===== Data records =====
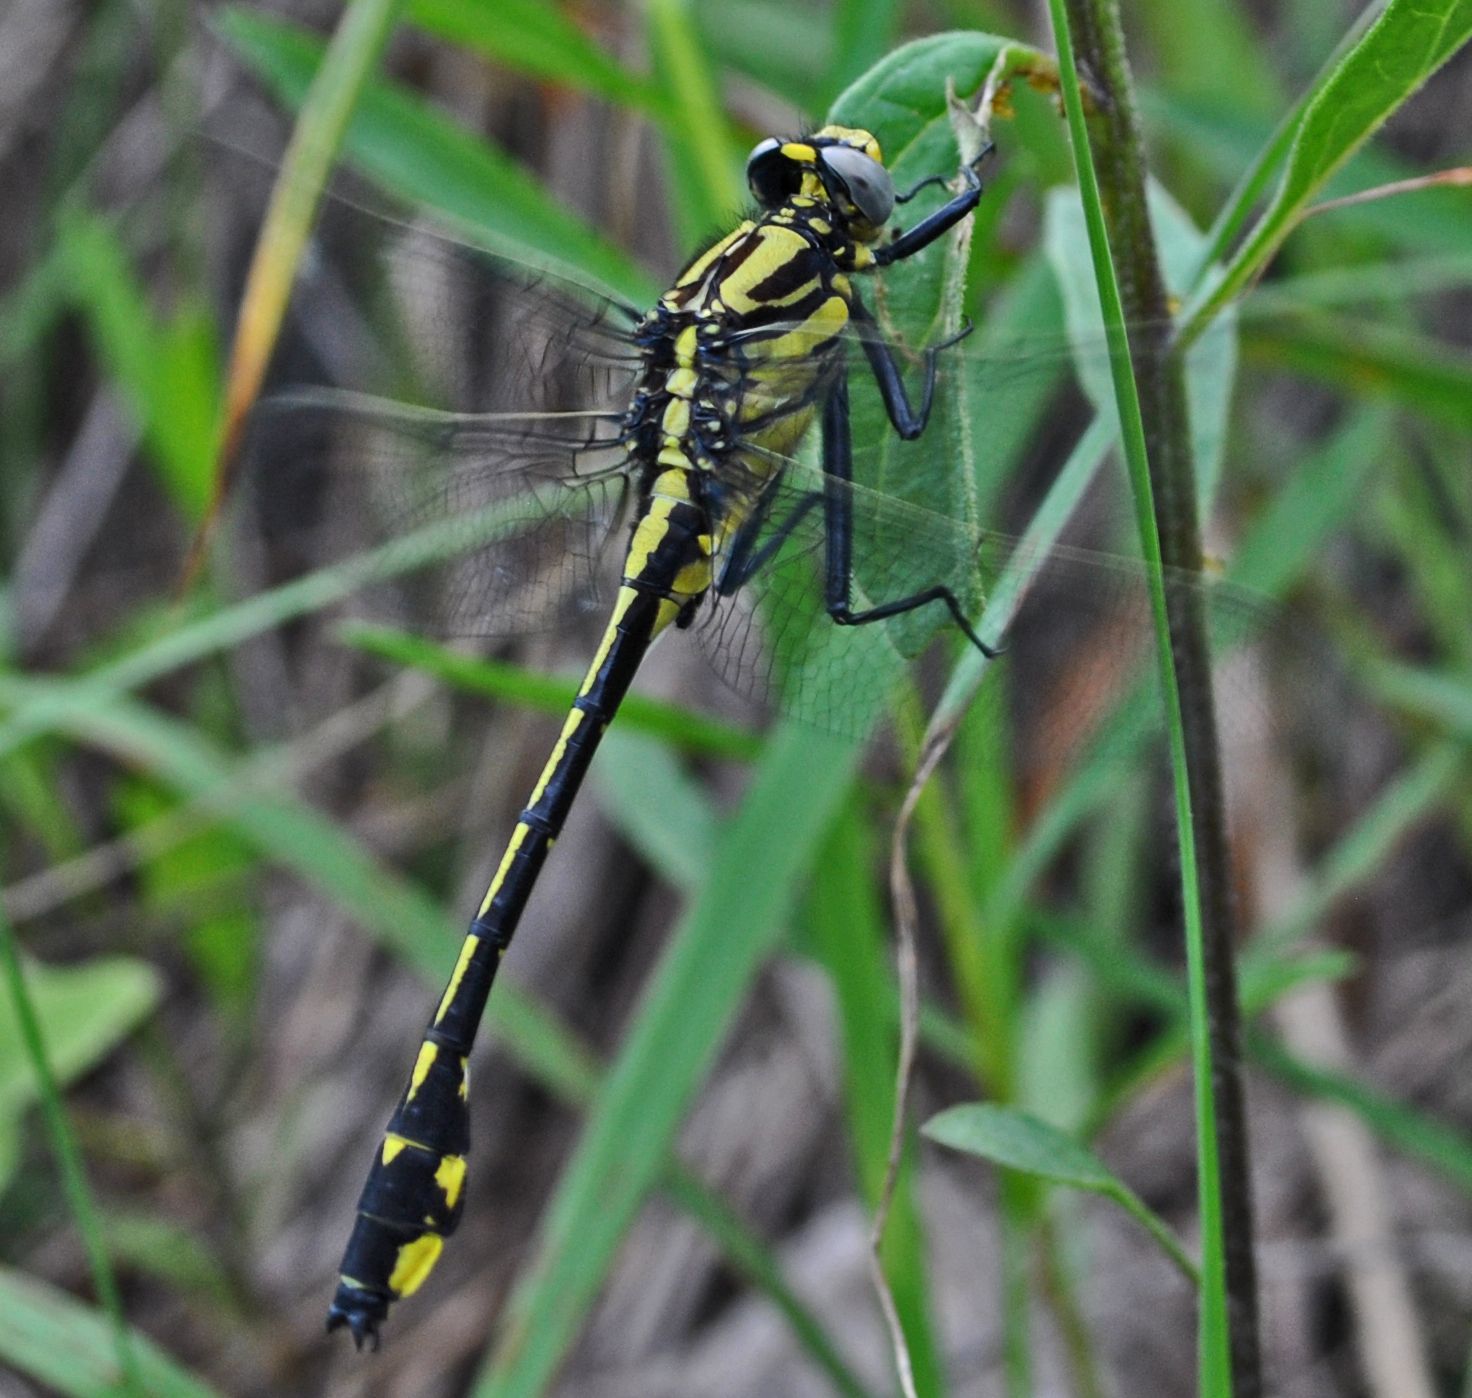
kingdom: Animalia
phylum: Arthropoda
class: Insecta
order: Odonata
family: Gomphidae
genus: Gomphurus
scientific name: Gomphurus fraternus
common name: Midland clubtail
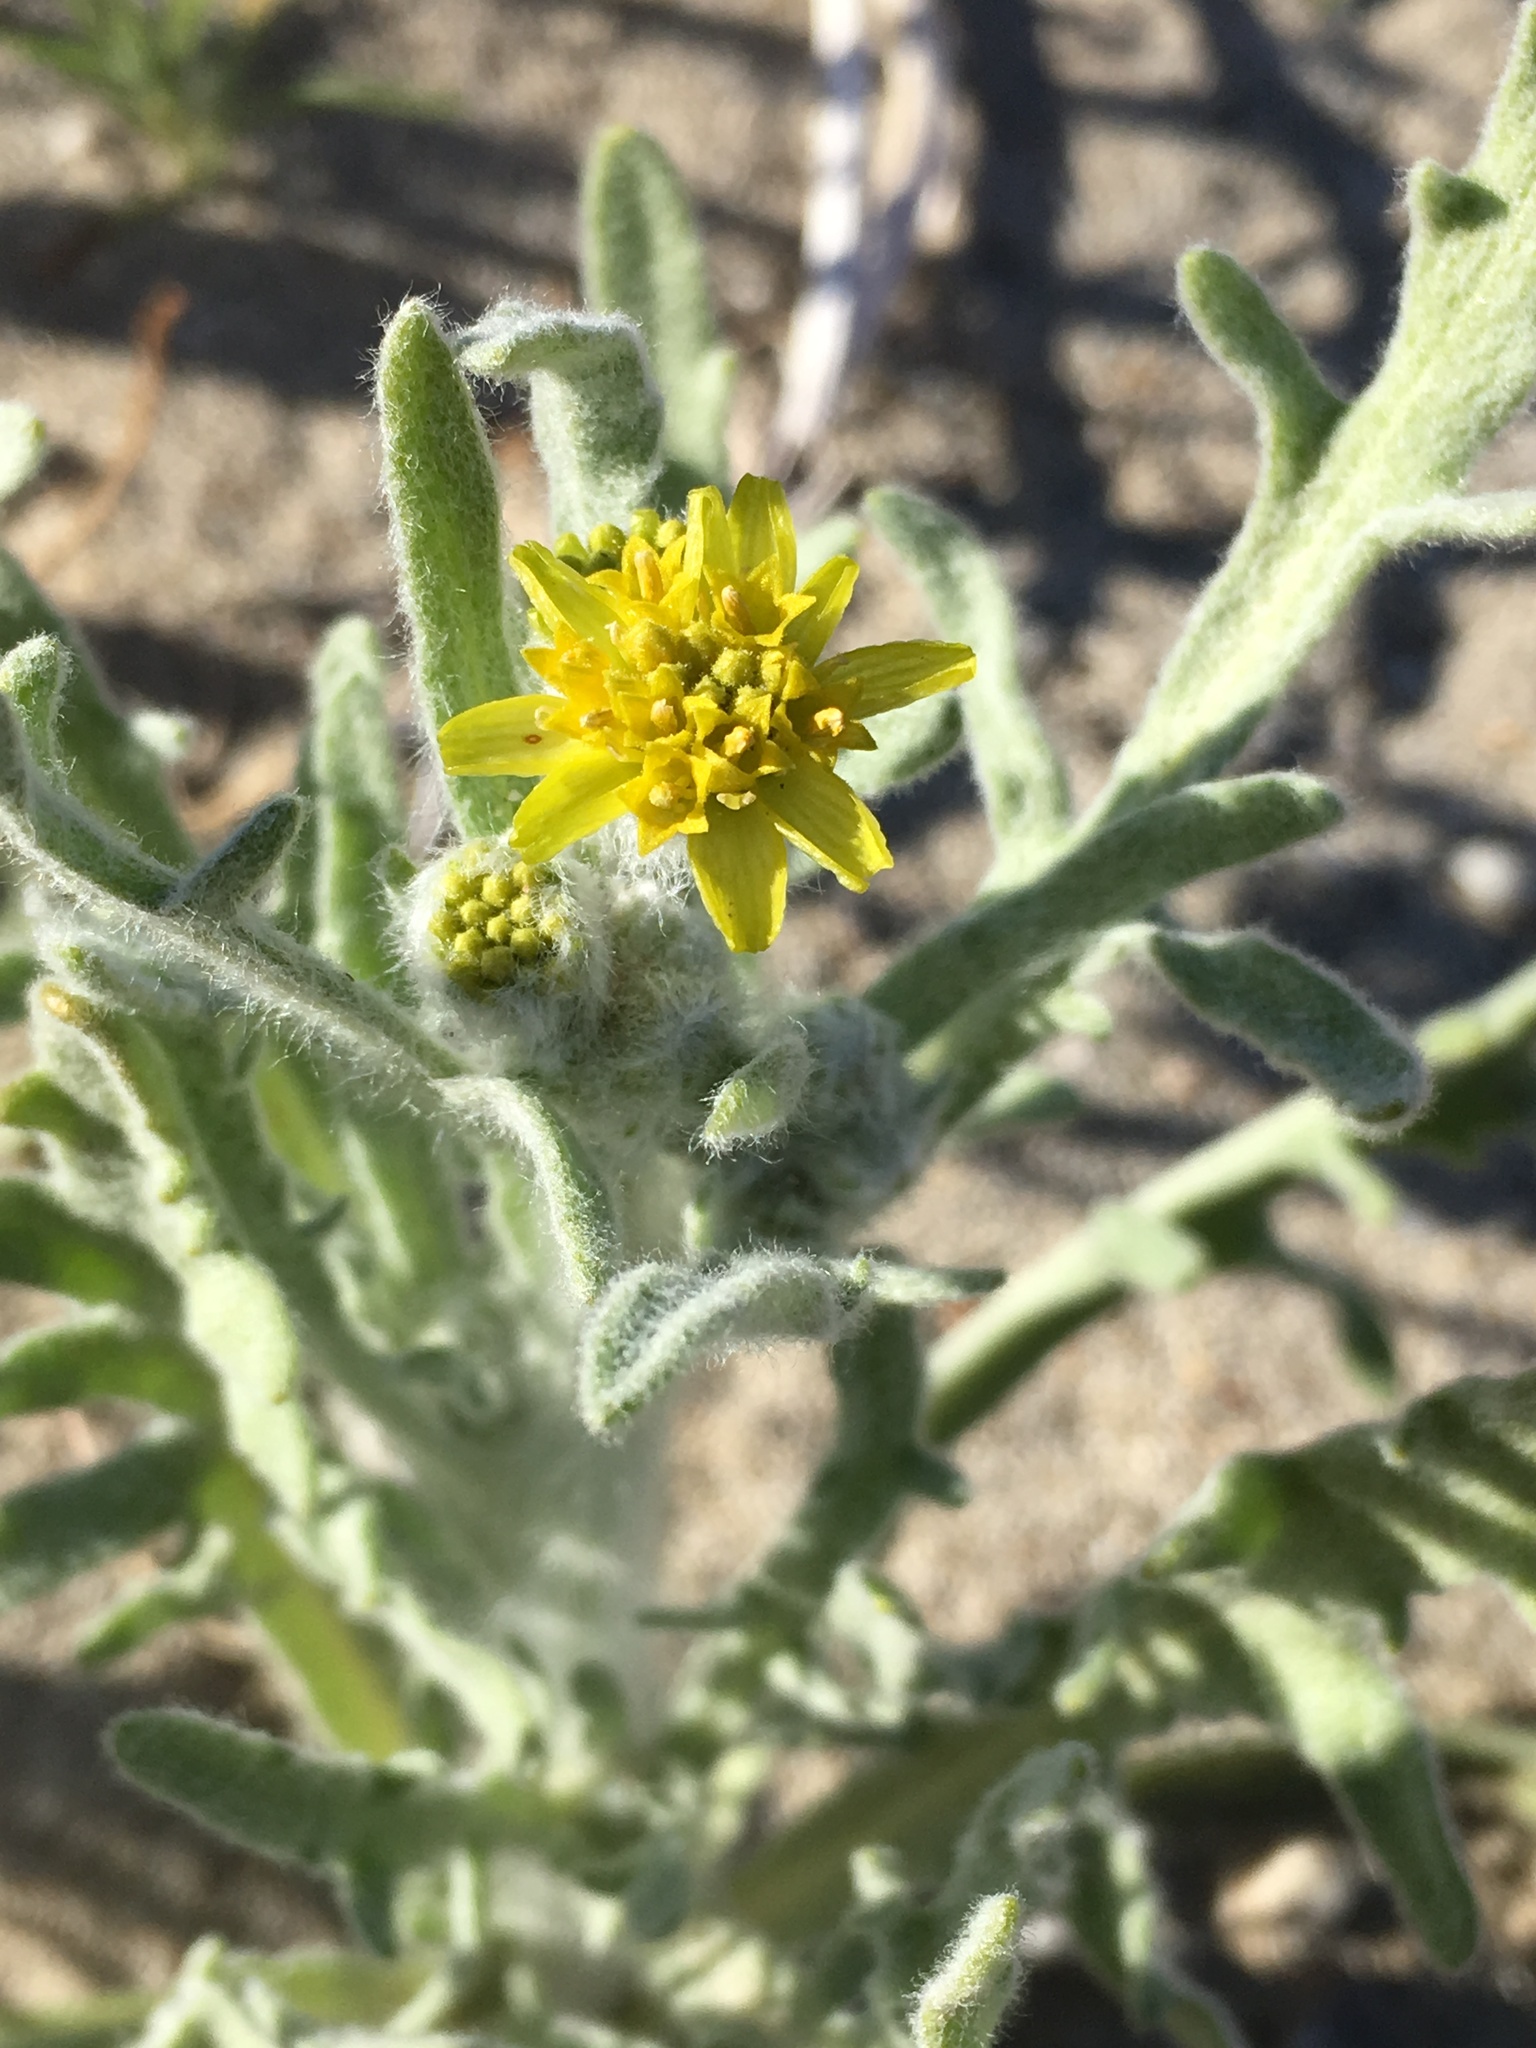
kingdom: Plantae
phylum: Tracheophyta
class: Magnoliopsida
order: Asterales
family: Asteraceae
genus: Baileya
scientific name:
=====
■ What is required:
Rewrite the part of the records that opens with the line containing "phylum: Arthropoda" and closes at the end of the records, swapping "scientific name" for "binomial name" and changing nothing else. Leave the pictures out of your answer.

■ Correct result:
phylum: Arthropoda
class: Insecta
order: Odonata
family: Gomphidae
genus: Gomphurus
binomial name: Gomphurus fraternus
common name: Midland clubtail
kingdom: Plantae
phylum: Tracheophyta
class: Magnoliopsida
order: Asterales
family: Asteraceae
genus: Baileya
binomial name:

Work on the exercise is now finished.